Nice going Gus. I am somewhat surprised to hear you have an Albin 28. That is a US boat and I did not realize they sold them out of the US. I owned an Albin 27 and had the identical sea water strainer. That was the only boat I ever had and sold that I later wished I had it back. It was a great boat and I did a long cruise- over 2000 miles- on it. I am not a fisherman, but I like to see your photos and hear of your fishing trips.


----------



## gus (Dec 28, 2014)

RonGinger said:


> Only a model engineer would spend all that time to make a tool to use to make parts that would cost about $1 to buy, then make a lifetime supply of the parts.
> 
> Nice going Gus. I am somewhat surprised to hear you have an Albin 28. That is a US boat and I did not realize they sold them out of the US. I owned an Albin 27 and had the identical sea water strainer. That was the only boat I ever had and sold that I later wished I had it back. It was a great boat and I did a long cruise- over 2000 miles- on it. I am not a fisherman, but I like to see your photos and hear of your fishing trips.




Hi Ron,
One size gasket did not fit both strainers.Had to make a new cutter. Looks like the first cutter was overdesigned and the last cutter the simplest. New cutter cuts the same way as the first cutter.

The Narrow Straits of Singapore used to have plenty of small/medium/big fish when I was a young man. With the pollution from palm oil refineries,fish became bit scarce but we still bring up good fish to feed ourselves from secret structures. My fishy mates were told to hold landing fish when strange boats come snooping and stealing spot. We don't mine passing some good spots to friendly boats but there is a danger of them cleaning out every fish every weekend. Take one or two at most and move on best to conserve. These guys are not conservation type but  depletive.


----------



## kiwi2 (Dec 29, 2014)

Why not try fixing a scalpel blade to an old compass or pair of dividers from your obsolete tech drawing tools? It would pay to add a bit of soapy water to lubricate the blade. 
Regards,
Alan C.


----------



## goldstar31 (Dec 29, 2014)

Cheap drawing sets and modelling knives go for a £1 a set in the UK but frankly I'd did say that I was involved with clarinets and earlier with making Northumbrian small pipes as well as professionally much earlier. 

I'd make metal or wood templates and use a hot glue gun to avoid ragging the miserable granulated cork which you have.  I've just had a look at what is left of my wife's repair kit amongst all the orthodontic tools etc and found ONE safety razor and some animal glue as a left over from my exploits.
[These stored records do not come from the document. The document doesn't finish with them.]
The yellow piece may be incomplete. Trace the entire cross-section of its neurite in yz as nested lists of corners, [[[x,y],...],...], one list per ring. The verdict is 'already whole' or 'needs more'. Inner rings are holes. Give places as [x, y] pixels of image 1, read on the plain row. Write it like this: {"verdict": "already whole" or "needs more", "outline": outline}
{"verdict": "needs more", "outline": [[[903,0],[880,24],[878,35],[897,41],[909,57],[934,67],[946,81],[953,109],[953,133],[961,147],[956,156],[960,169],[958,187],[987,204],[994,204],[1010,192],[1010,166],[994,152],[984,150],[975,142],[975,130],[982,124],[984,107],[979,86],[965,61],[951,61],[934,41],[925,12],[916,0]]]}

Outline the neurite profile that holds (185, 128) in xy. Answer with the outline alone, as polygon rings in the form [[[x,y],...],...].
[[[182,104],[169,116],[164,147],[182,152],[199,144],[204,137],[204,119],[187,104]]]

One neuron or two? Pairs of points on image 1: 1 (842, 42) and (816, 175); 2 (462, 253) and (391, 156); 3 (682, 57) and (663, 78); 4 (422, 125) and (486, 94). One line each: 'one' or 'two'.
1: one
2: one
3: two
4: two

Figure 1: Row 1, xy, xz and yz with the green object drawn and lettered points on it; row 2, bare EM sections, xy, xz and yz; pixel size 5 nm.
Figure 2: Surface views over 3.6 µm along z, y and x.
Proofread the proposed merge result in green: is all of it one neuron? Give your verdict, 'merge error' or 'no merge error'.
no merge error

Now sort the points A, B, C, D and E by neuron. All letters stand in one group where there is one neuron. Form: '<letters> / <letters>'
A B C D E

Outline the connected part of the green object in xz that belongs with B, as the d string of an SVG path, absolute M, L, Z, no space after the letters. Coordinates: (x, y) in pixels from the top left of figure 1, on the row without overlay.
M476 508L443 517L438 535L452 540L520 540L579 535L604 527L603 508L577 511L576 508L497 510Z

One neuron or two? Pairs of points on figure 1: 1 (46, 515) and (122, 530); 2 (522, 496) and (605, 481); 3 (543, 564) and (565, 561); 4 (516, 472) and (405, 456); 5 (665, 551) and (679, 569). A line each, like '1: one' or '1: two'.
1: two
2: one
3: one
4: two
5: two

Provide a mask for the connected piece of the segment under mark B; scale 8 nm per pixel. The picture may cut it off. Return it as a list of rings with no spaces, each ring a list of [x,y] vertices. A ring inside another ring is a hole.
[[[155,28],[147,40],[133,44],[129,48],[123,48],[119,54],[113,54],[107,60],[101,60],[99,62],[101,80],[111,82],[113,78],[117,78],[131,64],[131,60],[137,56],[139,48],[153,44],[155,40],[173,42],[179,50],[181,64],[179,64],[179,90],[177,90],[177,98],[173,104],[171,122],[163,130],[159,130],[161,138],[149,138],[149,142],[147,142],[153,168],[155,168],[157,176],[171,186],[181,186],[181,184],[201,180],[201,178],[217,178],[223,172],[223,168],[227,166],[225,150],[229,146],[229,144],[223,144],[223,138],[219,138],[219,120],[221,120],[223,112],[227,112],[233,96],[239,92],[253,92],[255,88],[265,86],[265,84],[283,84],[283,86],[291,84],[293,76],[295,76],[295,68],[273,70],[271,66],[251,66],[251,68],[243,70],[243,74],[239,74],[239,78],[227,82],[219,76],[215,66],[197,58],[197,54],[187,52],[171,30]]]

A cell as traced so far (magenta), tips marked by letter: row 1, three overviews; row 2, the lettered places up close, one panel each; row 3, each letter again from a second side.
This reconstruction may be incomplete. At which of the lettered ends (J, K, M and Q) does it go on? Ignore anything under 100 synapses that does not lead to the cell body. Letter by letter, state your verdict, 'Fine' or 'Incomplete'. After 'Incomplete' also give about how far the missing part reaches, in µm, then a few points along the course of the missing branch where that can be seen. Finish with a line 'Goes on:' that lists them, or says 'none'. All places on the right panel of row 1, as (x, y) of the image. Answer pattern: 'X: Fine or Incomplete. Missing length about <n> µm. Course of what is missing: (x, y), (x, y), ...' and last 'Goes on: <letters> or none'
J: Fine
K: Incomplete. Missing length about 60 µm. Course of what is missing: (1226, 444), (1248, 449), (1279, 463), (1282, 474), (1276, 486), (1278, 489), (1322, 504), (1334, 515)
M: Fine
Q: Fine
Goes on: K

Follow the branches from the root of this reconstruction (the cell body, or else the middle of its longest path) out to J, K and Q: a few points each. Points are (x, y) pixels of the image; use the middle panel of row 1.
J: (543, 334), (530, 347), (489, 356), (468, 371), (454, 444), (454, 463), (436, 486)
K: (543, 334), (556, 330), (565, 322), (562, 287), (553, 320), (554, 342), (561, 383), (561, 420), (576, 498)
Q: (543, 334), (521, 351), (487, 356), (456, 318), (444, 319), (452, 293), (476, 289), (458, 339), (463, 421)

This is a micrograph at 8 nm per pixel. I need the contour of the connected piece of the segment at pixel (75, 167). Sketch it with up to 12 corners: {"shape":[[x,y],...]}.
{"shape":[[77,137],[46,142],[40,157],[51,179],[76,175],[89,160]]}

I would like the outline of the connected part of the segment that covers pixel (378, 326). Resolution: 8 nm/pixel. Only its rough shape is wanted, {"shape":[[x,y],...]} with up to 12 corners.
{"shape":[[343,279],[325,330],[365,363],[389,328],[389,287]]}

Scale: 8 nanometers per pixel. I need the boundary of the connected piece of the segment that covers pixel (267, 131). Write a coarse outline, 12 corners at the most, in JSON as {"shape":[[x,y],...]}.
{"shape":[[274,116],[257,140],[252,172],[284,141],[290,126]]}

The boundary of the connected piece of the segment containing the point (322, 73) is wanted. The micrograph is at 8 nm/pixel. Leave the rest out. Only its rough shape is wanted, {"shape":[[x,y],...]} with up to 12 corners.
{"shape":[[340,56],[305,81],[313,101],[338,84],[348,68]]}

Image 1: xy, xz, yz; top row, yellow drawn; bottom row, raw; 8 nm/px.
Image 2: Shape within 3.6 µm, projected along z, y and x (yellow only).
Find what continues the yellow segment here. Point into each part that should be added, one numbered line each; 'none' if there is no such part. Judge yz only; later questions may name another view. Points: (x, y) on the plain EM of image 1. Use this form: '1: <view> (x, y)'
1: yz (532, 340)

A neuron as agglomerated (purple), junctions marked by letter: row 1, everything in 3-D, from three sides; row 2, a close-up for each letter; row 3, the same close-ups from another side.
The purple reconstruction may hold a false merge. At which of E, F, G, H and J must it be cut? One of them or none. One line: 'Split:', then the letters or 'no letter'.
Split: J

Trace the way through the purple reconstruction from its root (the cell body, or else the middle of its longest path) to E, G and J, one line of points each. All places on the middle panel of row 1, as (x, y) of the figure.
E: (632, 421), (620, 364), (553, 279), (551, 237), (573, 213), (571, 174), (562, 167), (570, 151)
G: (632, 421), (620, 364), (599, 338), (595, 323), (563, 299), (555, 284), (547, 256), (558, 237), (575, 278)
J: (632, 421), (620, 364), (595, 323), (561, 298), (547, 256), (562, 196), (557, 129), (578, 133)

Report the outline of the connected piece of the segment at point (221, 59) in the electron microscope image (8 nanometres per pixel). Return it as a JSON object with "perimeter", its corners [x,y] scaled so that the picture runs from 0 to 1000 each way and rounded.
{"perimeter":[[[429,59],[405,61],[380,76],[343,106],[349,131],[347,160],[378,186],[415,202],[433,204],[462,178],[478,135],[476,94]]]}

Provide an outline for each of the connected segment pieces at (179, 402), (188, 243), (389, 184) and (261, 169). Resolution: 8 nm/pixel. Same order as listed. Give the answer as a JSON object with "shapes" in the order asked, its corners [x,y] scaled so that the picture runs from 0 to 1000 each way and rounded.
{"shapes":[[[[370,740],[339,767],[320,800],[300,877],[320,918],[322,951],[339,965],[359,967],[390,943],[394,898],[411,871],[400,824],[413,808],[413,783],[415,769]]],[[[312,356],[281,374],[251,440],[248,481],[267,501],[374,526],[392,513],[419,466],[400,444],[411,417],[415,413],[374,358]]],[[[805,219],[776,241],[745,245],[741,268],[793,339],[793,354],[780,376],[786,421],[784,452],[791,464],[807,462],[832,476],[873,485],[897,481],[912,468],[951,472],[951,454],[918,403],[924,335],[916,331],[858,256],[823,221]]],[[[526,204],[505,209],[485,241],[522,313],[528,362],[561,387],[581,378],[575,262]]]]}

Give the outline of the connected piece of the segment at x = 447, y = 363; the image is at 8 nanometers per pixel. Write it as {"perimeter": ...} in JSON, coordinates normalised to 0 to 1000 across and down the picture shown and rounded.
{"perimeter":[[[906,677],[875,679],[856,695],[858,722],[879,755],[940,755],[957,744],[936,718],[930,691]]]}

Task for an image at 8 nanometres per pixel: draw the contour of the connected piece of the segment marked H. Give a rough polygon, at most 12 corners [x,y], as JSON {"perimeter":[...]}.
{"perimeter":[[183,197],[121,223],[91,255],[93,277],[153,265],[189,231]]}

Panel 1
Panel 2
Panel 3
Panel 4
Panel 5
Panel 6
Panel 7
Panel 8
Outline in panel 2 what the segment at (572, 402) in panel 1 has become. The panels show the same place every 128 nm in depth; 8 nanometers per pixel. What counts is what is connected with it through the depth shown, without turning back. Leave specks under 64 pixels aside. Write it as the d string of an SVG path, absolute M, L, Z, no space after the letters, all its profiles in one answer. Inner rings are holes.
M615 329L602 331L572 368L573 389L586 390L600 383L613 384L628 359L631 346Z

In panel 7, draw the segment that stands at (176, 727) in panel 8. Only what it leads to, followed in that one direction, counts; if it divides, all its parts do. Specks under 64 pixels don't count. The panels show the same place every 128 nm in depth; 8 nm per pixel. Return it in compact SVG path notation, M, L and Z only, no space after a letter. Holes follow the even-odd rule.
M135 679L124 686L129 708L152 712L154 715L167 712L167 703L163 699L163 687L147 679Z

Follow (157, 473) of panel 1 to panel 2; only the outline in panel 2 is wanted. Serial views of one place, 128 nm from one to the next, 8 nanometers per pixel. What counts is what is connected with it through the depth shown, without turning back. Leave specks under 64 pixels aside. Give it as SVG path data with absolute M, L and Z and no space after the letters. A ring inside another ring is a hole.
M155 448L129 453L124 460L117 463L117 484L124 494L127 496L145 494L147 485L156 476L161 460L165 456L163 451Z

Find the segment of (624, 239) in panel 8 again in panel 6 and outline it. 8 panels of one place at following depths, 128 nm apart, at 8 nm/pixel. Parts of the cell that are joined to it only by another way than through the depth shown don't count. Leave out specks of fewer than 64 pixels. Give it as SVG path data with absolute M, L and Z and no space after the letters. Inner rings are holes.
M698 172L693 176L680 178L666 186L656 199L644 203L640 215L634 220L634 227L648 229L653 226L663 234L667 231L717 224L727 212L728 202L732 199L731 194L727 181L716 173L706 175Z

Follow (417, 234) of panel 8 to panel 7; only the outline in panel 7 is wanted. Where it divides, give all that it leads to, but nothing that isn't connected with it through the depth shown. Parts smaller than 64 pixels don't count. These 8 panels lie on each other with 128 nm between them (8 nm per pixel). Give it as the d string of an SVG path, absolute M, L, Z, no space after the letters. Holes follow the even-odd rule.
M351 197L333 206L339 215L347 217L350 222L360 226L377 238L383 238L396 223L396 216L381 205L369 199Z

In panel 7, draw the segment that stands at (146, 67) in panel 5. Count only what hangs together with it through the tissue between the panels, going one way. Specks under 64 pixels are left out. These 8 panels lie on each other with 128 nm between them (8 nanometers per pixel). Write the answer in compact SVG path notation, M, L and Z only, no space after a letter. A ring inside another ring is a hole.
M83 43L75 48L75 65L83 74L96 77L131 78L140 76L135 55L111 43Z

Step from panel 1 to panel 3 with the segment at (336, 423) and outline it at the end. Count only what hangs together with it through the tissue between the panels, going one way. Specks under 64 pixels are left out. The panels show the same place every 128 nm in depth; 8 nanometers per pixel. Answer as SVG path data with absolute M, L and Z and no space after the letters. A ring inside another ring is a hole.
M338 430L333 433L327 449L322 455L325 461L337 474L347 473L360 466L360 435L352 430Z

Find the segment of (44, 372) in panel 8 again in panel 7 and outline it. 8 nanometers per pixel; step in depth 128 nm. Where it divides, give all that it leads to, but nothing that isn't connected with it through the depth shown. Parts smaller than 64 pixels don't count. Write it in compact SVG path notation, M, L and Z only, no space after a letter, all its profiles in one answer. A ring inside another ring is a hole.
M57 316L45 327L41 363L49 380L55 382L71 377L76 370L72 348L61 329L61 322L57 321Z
I think that my last exploit was buying a Albert system clarinet in a junk shop for all of £6 for her- as a joke.  I got it home, cleaned it, she put a reed on and blew it. ALL the pads flew off and I was left with recorking the joints and glueing in new pads and a spring( ex sewing needle) before that I re-built the Evinrude outboard motor for the Avon Redshank with new gaskets in the back of my villa in Menorca- with the kitchen scissors and a ball pein hammer! 

Often the crude tools work best!
Have fun

Norman


----------



## mcostello (Dec 30, 2014)

Here is a gasket cutter I made years ago from a utility knife blade.The first picture shows the position used to cut hose or tubing. The cover is drilled symmetrically and can be rotated 180 degrees to a turning position.The second picture shows the blade in the storage position. To use the cover is loosened and the blade slid forward. The top of the blade is machined on center, the blade can be easily sharpened. Now It helps to MIC the gasket material to know how deep to go, I use a sacrificial aluminum face plate with double sided tape. a caution, if You have ever bumped Your self on a tool left in a tool holder, You will remember the cut for a long time, this kind of cut will be MUCH deeper. I put the tool to use then immediately remove it from the lathe.


----------



## gus (Dec 31, 2014)

Hi MCostello,

I did the first gasket cutting using the drill press at 100 rpm but when I saw the craft knife rotating and cutting the gasket in 1 sec,it dawned on me,if my fingers/hands gets in its path,I die less some fingers and maybe hand to.
Very quickly,I changed mode to manual. After ten gaskets,not finger or hand injury. These ''Xacto'' knives are razor sharp and deadly. Going up my ''Albin 28'' to put back the Seawater Strainer Cover and Gasket.

Happy New Year.


----------